-- Text segment follows --

Under the direction of Professor Mohammad Shahidehpour, Ph.D., Director of the Galvin Center, Azimuth has engineered and constructed multiple projects integrated with the campus microgrid. These include solar-PV, wind turbines, energy efficiency, lighting upgrades, and energy storage, across multiple buildings and locations on the campus.
Design Rationale and System Architecture: Each energy generation or storage project is connected directly to a building distribution system. This enables the energy performance of these assets to be integrated into the building monitoring systems that all communicate with the campus Network Operations Center.
The campus is a research test bed and is constantly pushing the envelope of innovation and technological advancement. Technologies and approaches pioneered at IIT are being commercialized across the country. Azimuth has a track record of integrating complicated projects under difficult conditions and delivering successful outcomes. These hallmarks have been part of the design for all of the IIT projects.
Project Challenges: The IIT projects provide regular challenges for the project team, starting with the cutting-edge technological integration, and continuing to include the building architecture, structural design, shading, obstructions, equipment location, and short schedule timelines. The Azimuth team has risen to the occasion and delivered multiple projects on time and budget with Azimuth’s trademark characteristics of safety, performance, and aesthetics.

-- Text segment concluded --
-- Material provided follows --

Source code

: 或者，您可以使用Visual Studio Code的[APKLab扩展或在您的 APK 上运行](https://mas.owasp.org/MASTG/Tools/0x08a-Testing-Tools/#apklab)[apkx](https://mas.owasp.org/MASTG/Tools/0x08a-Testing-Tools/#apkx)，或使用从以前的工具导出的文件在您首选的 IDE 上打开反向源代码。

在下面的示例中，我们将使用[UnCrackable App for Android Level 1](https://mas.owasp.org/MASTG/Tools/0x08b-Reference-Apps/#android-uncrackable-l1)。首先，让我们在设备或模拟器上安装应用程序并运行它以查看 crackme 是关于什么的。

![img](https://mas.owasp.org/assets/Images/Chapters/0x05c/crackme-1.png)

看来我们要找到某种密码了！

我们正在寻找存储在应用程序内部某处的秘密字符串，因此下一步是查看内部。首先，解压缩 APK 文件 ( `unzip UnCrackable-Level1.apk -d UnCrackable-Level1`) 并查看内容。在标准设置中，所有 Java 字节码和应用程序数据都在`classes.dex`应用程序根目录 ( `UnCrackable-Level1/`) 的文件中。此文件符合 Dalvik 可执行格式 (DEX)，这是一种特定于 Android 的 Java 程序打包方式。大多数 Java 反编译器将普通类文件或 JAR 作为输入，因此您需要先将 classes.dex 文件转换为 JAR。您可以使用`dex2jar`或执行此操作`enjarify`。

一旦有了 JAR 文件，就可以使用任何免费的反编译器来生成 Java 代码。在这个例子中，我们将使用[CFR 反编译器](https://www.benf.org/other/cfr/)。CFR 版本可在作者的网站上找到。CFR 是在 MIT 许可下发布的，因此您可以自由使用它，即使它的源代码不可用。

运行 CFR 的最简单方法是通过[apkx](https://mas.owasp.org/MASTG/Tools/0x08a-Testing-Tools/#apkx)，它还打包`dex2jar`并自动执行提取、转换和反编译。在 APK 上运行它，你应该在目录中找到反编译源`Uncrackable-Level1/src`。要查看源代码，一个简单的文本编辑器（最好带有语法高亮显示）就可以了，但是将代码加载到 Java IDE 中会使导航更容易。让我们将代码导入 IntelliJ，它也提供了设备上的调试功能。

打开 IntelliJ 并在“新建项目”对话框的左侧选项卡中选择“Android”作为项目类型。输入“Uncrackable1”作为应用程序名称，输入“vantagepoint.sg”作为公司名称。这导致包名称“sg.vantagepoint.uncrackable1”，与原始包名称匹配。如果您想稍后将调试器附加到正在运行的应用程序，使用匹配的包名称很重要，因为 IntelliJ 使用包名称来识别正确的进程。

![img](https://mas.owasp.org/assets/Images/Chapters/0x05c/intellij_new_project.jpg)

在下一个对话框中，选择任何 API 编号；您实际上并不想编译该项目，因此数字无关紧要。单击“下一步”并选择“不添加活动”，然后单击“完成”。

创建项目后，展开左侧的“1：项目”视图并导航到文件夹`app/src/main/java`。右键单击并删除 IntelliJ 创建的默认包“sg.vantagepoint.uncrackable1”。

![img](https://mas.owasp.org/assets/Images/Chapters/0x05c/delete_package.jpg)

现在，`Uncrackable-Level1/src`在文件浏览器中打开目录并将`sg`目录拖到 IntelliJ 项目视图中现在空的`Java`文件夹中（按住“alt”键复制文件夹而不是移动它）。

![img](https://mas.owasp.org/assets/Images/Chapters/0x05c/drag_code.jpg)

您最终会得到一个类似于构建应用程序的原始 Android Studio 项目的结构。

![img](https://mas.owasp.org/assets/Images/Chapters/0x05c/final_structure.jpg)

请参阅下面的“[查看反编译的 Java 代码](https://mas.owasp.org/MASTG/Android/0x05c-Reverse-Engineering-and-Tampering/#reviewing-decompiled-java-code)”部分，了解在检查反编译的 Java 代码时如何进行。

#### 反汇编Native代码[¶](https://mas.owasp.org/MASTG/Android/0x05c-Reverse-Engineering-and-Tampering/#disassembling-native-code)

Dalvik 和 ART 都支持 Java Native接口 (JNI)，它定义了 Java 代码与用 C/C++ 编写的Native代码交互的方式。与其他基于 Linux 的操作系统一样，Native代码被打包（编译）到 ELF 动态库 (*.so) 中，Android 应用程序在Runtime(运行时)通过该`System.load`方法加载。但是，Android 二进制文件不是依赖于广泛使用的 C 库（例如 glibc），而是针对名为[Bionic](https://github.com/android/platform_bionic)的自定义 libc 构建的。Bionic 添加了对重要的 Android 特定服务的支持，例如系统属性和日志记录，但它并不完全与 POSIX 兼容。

-- Material provided concluded --

The task:
Resume the text about Azimuth's microgrid projects on the IIT campus, starting after its final sentence. The rows have no role here.

Output:
For the most recent 220 kW solar-PV installation, we had to come up with a unique solution for placement of power electronics. There was no practical space inside the building to house the inverters. But there was an unused sauna room in the men’s locker room. The sauna was converted to an inverter equipment room, painted, ventilated, and lighted to support the solar equipment.
The future plans for the Keating Building were to develop an energy nanogrid for the premise, retrofitting parts of the solar-PV architecture to suit these plans. This modular replacement scheme drove the decision to use a mix of grounded and ungrounded inverters, oversized distribution components, and a point of common coupling as a bus tap on the main distribution switchboard.
The buildings on campus are architecturally significant, so the PV arrays had to be invisible from the ground. This required review and approval from the Chicago Planning and Zoning Commission. Further, all conduit runs had to be hidden, disguised, or blended into the surroundings.